Extended Data Figure 10: Treg cells require the LKB1–β-catenin signalling axis to enforce their functional fitness in maintaining immune homeostasis.
From: Homeostatic control of metabolic and functional fitness of Treg cells by LKB1 signalling
a, GSEA reveals the significant enrichment of the Wnt signalling gene set among the downregulated pathways in LKB1-deficient Treg cells. b, Relative expression of Ctnnb1 mRNA in activated wild-type and LKB1-deficient Treg cells. c, Expression of total and phosphorylated β-catenin in activated wild-type and LKB1-deficient Treg cells.

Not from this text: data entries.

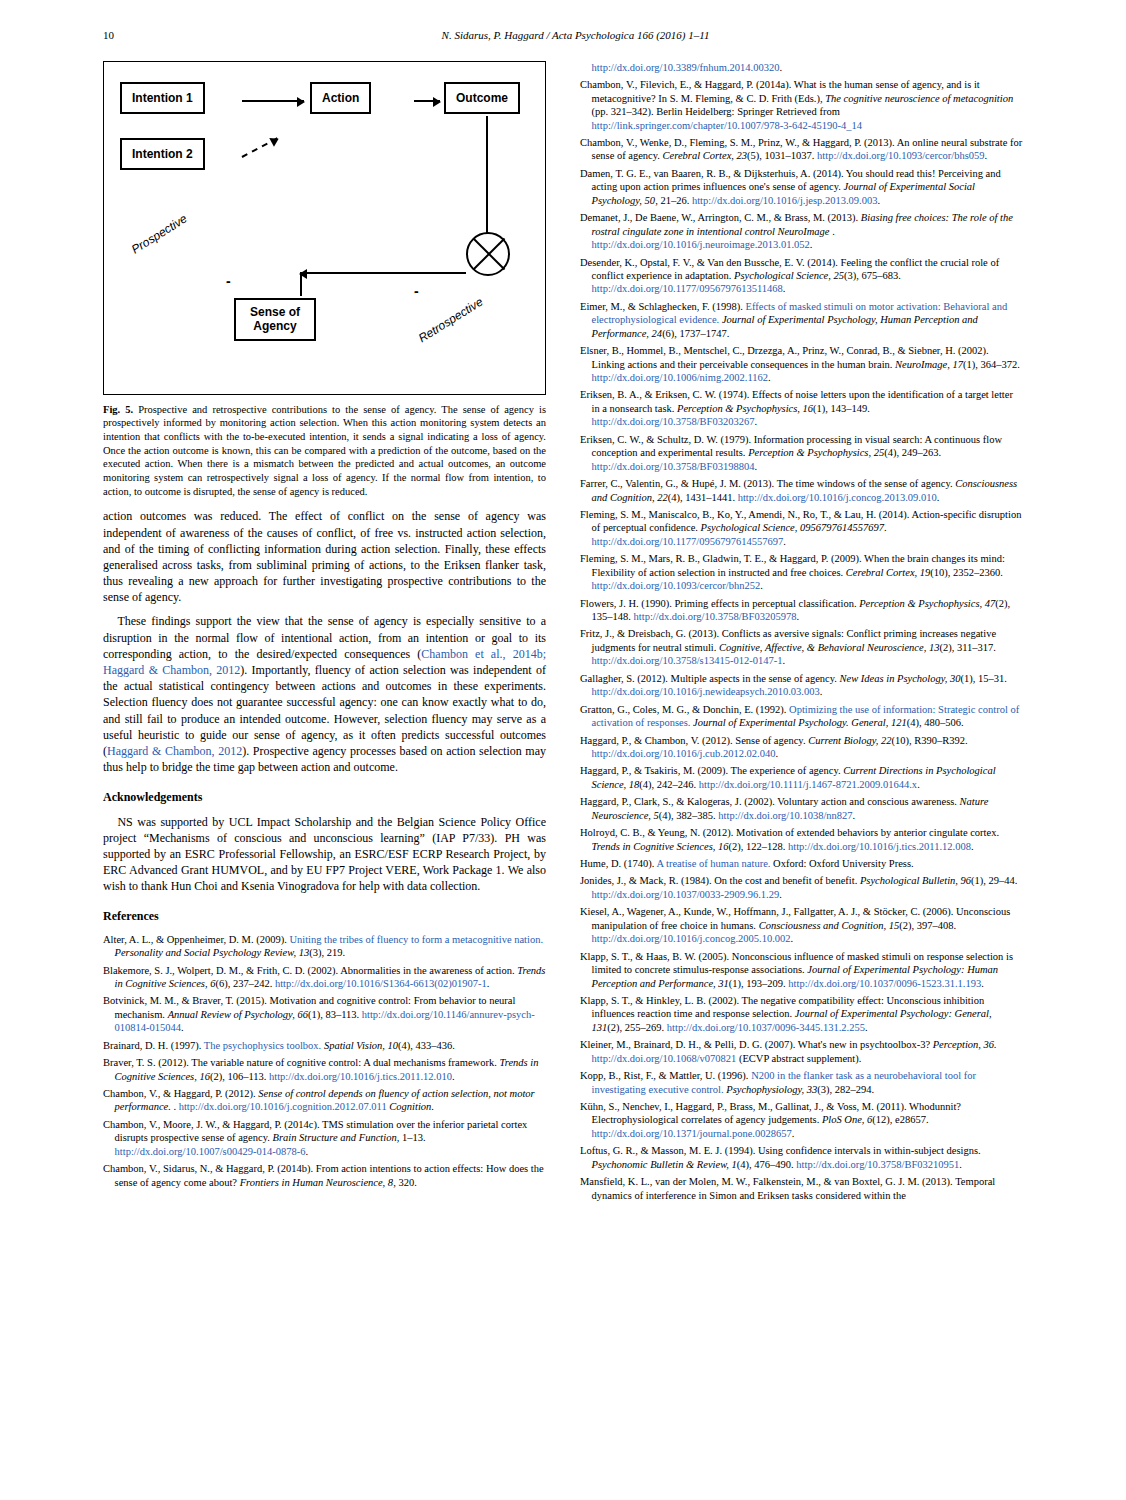10 N. Sidarus, P. Haggard / Acta Psychologica 166 (2016) 1–11
Intention 1
Intention 2
Action
Outcome
Sense of
Agency
Prospective
Retrospective
-
-
Fig. 5. Prospective and retrospective contributions to the sense of agency. The sense of agency is prospectively informed by monitoring action selection. When this action monitoring system detects an intention that conflicts with the to-be-executed intention, it sends a signal indicating a loss of agency. Once the action outcome is known, this can be compared with a prediction of the outcome, based on the executed action. When there is a mismatch between the predicted and actual outcomes, an outcome monitoring system can retrospectively signal a loss of agency. If the normal flow from intention, to action, to outcome is disrupted, the sense of agency is reduced.
action outcomes was reduced. The effect of conflict on the sense of agency was independent of awareness of the causes of conflict, of free vs. instructed action selection, and of the timing of conflicting information during action selection. Finally, these effects generalised across tasks, from subliminal priming of actions, to the Eriksen flanker task, thus revealing a new approach for further investigating prospective contributions to the sense of agency.
These findings support the view that the sense of agency is especially sensitive to a disruption in the normal flow of intentional action, from an intention or goal to its corresponding action, to the desired/expected consequences (Chambon et al., 2014b; Haggard & Chambon, 2012). Importantly, fluency of action selection was independent of the actual statistical contingency between actions and outcomes in these experiments. Selection fluency does not guarantee successful agency: one can know exactly what to do, and still fail to produce an intended outcome. However, selection fluency may serve as a useful heuristic to guide our sense of agency, as it often predicts successful outcomes (Haggard & Chambon, 2012). Prospective agency processes based on action selection may thus help to bridge the time gap between action and outcome.
Acknowledgements
NS was supported by UCL Impact Scholarship and the Belgian Science Policy Office project “Mechanisms of conscious and unconscious learning” (IAP P7/33). PH was supported by an ESRC Professorial Fellowship, an ESRC/ESF ECRP Research Project, by ERC Advanced Grant HUMVOL, and by EU FP7 Project VERE, Work Package 1. We also wish to thank Hun Choi and Ksenia Vinogradova for help with data collection.
References
Alter, A. L., & Oppenheimer, D. M. (2009). Uniting the tribes of fluency to form a metacognitive nation. Personality and Social Psychology Review, 13(3), 219.
Blakemore, S. J., Wolpert, D. M., & Frith, C. D. (2002). Abnormalities in the awareness of action. Trends in Cognitive Sciences, 6(6), 237–242. http://dx.doi.org/10.1016/S1364-6613(02)01907-1.
Botvinick, M. M., & Braver, T. (2015). Motivation and cognitive control: From behavior to neural mechanism. Annual Review of Psychology, 66(1), 83–113. http://dx.doi.org/10.1146/annurev-psych-010814-015044.
Brainard, D. H. (1997). The psychophysics toolbox. Spatial Vision, 10(4), 433–436.
Braver, T. S. (2012). The variable nature of cognitive control: A dual mechanisms framework. Trends in Cognitive Sciences, 16(2), 106–113. http://dx.doi.org/10.1016/j.tics.2011.12.010.
Chambon, V., & Haggard, P. (2012). Sense of control depends on fluency of action selection, not motor performance. . http://dx.doi.org/10.1016/j.cognition.2012.07.011 Cognition.
Chambon, V., Moore, J. W., & Haggard, P. (2014c). TMS stimulation over the inferior parietal cortex disrupts prospective sense of agency. Brain Structure and Function, 1–13. http://dx.doi.org/10.1007/s00429-014-0878-6.
Chambon, V., Sidarus, N., & Haggard, P. (2014b). From action intentions to action effects: How does the sense of agency come about? Frontiers in Human Neuroscience, 8, 320. http://dx.doi.org/10.3389/fnhum.2014.00320.
Chambon, V., Filevich, E., & Haggard, P. (2014a). What is the human sense of agency, and is it metacognitive? In S. M. Fleming, & C. D. Frith (Eds.), The cognitive neuroscience of metacognition (pp. 321–342). Berlin Heidelberg: Springer Retrieved from http://link.springer.com/chapter/10.1007/978-3-642-45190-4_14
Chambon, V., Wenke, D., Fleming, S. M., Prinz, W., & Haggard, P. (2013). An online neural substrate for sense of agency. Cerebral Cortex, 23(5), 1031–1037. http://dx.doi.org/10.1093/cercor/bhs059.
Damen, T. G. E., van Baaren, R. B., & Dijksterhuis, A. (2014). You should read this! Perceiving and acting upon action primes influences one's sense of agency. Journal of Experimental Social Psychology, 50, 21–26. http://dx.doi.org/10.1016/j.jesp.2013.09.003.
Demanet, J., De Baene, W., Arrington, C. M., & Brass, M. (2013). Biasing free choices: The role of the rostral cingulate zone in intentional control NeuroImage . http://dx.doi.org/10.1016/j.neuroimage.2013.01.052.
Desender, K., Opstal, F. V., & Van den Bussche, E. V. (2014). Feeling the conflict the crucial role of conflict experience in adaptation. Psychological Science, 25(3), 675–683. http://dx.doi.org/10.1177/0956797613511468.
Eimer, M., & Schlaghecken, F. (1998). Effects of masked stimuli on motor activation: Behavioral and electrophysiological evidence. Journal of Experimental Psychology, Human Perception and Performance, 24(6), 1737–1747.
Elsner, B., Hommel, B., Mentschel, C., Drzezga, A., Prinz, W., Conrad, B., & Siebner, H. (2002). Linking actions and their perceivable consequences in the human brain. NeuroImage, 17(1), 364–372. http://dx.doi.org/10.1006/nimg.2002.1162.
Eriksen, B. A., & Eriksen, C. W. (1974). Effects of noise letters upon the identification of a target letter in a nonsearch task. Perception & Psychophysics, 16(1), 143–149. http://dx.doi.org/10.3758/BF03203267.
Eriksen, C. W., & Schultz, D. W. (1979). Information processing in visual search: A continuous flow conception and experimental results. Perception & Psychophysics, 25(4), 249–263. http://dx.doi.org/10.3758/BF03198804.
Farrer, C., Valentin, G., & Hupé, J. M. (2013). The time windows of the sense of agency. Consciousness and Cognition, 22(4), 1431–1441. http://dx.doi.org/10.1016/j.concog.2013.09.010.
Fleming, S. M., Maniscalco, B., Ko, Y., Amendi, N., Ro, T., & Lau, H. (2014). Action-specific disruption of perceptual confidence. Psychological Science, 0956797614557697. http://dx.doi.org/10.1177/0956797614557697.
Fleming, S. M., Mars, R. B., Gladwin, T. E., & Haggard, P. (2009). When the brain changes its mind: Flexibility of action selection in instructed and free choices. Cerebral Cortex, 19(10), 2352–2360. http://dx.doi.org/10.1093/cercor/bhn252.
Flowers, J. H. (1990). Priming effects in perceptual classification. Perception & Psychophysics, 47(2), 135–148. http://dx.doi.org/10.3758/BF03205978.
Fritz, J., & Dreisbach, G. (2013). Conflicts as aversive signals: Conflict priming increases negative judgments for neutral stimuli. Cognitive, Affective, & Behavioral Neuroscience, 13(2), 311–317. http://dx.doi.org/10.3758/s13415-012-0147-1.
Gallagher, S. (2012). Multiple aspects in the sense of agency. New Ideas in Psychology, 30(1), 15–31. http://dx.doi.org/10.1016/j.newideapsych.2010.03.003.
Gratton, G., Coles, M. G., & Donchin, E. (1992). Optimizing the use of information: Strategic control of activation of responses. Journal of Experimental Psychology. General, 121(4), 480–506.
Haggard, P., & Chambon, V. (2012). Sense of agency. Current Biology, 22(10), R390–R392. http://dx.doi.org/10.1016/j.cub.2012.02.040.
Haggard, P., & Tsakiris, M. (2009). The experience of agency. Current Directions in Psychological Science, 18(4), 242–246. http://dx.doi.org/10.1111/j.1467-8721.2009.01644.x.
Haggard, P., Clark, S., & Kalogeras, J. (2002). Voluntary action and conscious awareness. Nature Neuroscience, 5(4), 382–385. http://dx.doi.org/10.1038/nn827.
Holroyd, C. B., & Yeung, N. (2012). Motivation of extended behaviors by anterior cingulate cortex. Trends in Cognitive Sciences, 16(2), 122–128. http://dx.doi.org/10.1016/j.tics.2011.12.008.
Hume, D. (1740). A treatise of human nature. Oxford: Oxford University Press.
Jonides, J., & Mack, R. (1984). On the cost and benefit of benefit. Psychological Bulletin, 96(1), 29–44. http://dx.doi.org/10.1037/0033-2909.96.1.29.
Kiesel, A., Wagener, A., Kunde, W., Hoffmann, J., Fallgatter, A. J., & Stöcker, C. (2006). Unconscious manipulation of free choice in humans. Consciousness and Cognition, 15(2), 397–408. http://dx.doi.org/10.1016/j.concog.2005.10.002.
Klapp, S. T., & Haas, B. W. (2005). Nonconscious influence of masked stimuli on response selection is limited to concrete stimulus-response associations. Journal of Experimental Psychology: Human Perception and Performance, 31(1), 193–209. http://dx.doi.org/10.1037/0096-1523.31.1.193.
Klapp, S. T., & Hinkley, L. B. (2002). The negative compatibility effect: Unconscious inhibition influences reaction time and response selection. Journal of Experimental Psychology: General, 131(2), 255–269. http://dx.doi.org/10.1037/0096-3445.131.2.255.
Kleiner, M., Brainard, D. H., & Pelli, D. G. (2007). What's new in psychtoolbox-3? Perception, 36. http://dx.doi.org/10.1068/v070821 (ECVP abstract supplement).
Kopp, B., Rist, F., & Mattler, U. (1996). N200 in the flanker task as a neurobehavioral tool for investigating executive control. Psychophysiology, 33(3), 282–294.
Kühn, S., Nenchev, I., Haggard, P., Brass, M., Gallinat, J., & Voss, M. (2011). Whodunnit? Electrophysiological correlates of agency judgements. PloS One, 6(12), e28657. http://dx.doi.org/10.1371/journal.pone.0028657.
Loftus, G. R., & Masson, M. E. J. (1994). Using confidence intervals in within-subject designs. Psychonomic Bulletin & Review, 1(4), 476–490. http://dx.doi.org/10.3758/BF03210951.
Mansfield, K. L., van der Molen, M. W., Falkenstein, M., & van Boxtel, G. J. M. (2013). Temporal dynamics of interference in Simon and Eriksen tasks considered within the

Right, relative phosphorylation of β-catenin normalized by total β-catenin. d, ChIP and real-time PCR analysis of β-catenin-bound DNA of the Pdcd1 locus from activated Foxp3cre-ERT2Stk11fl/+ and Foxp3cre-ERT2Stk11fl/fl Treg cells (following in vivo tamoxifen treatment) (n = 4 each group). e, Mean fluorescence intensity (MFI) of GITR and CD25 expression on wild-type and Foxp3creStk11fl/fl Treg cells transduced with control retrovirus (RV) or mutant β-catenin-expressing retrovirus (β-cat-RV) (n = 3 each group). f, MFI of PD-1, GITR and CD25 expression on Foxp3cre-ERT2Stk11fl/+ (n = 5) and Foxp3cre-ERT2Stk11fl/fl (n = 4) Treg cells (following in vivo tamoxifen treatment) transduced with control RV or β-cat-RV. g, Expression of PD-L2, CD80 and CD86 on DCs co-cultured with wild-type or LKB1-deficient Treg cells transduced with RV or β-cat-RV. Numbers above graphs indicate the MFI. Data are representative of one (a) or two (b–g) independent experiments. Data are mean ± s.e.m. P values are determined by two-tailed Student’s t-test (d) or two-way ANOVA (e, f). NS, not significant; **P < 0.005, ***P < 0.0005. h, Schematics of LKB1 signalling in the regulation of Treg cell function and immune homeostasis. LKB1 signalling in Treg cells establishes metabolic and homeostatic fitness required for preventing undesired immune responses through selectively controlling the expression of inhibitory regulators, including PD-1, GITR and OX40. Consequently, uncontrolled expression of PD-1 and possible other receptors impairs the capability of Treg cells in suppressing TH2 immune responses triggered by TSLP-induced PD-L2+ DCs. Although not depicted here, IL-4 contributes to the induction of PD-L2 on DCs and the amplification of TH2-mediated immunopathology.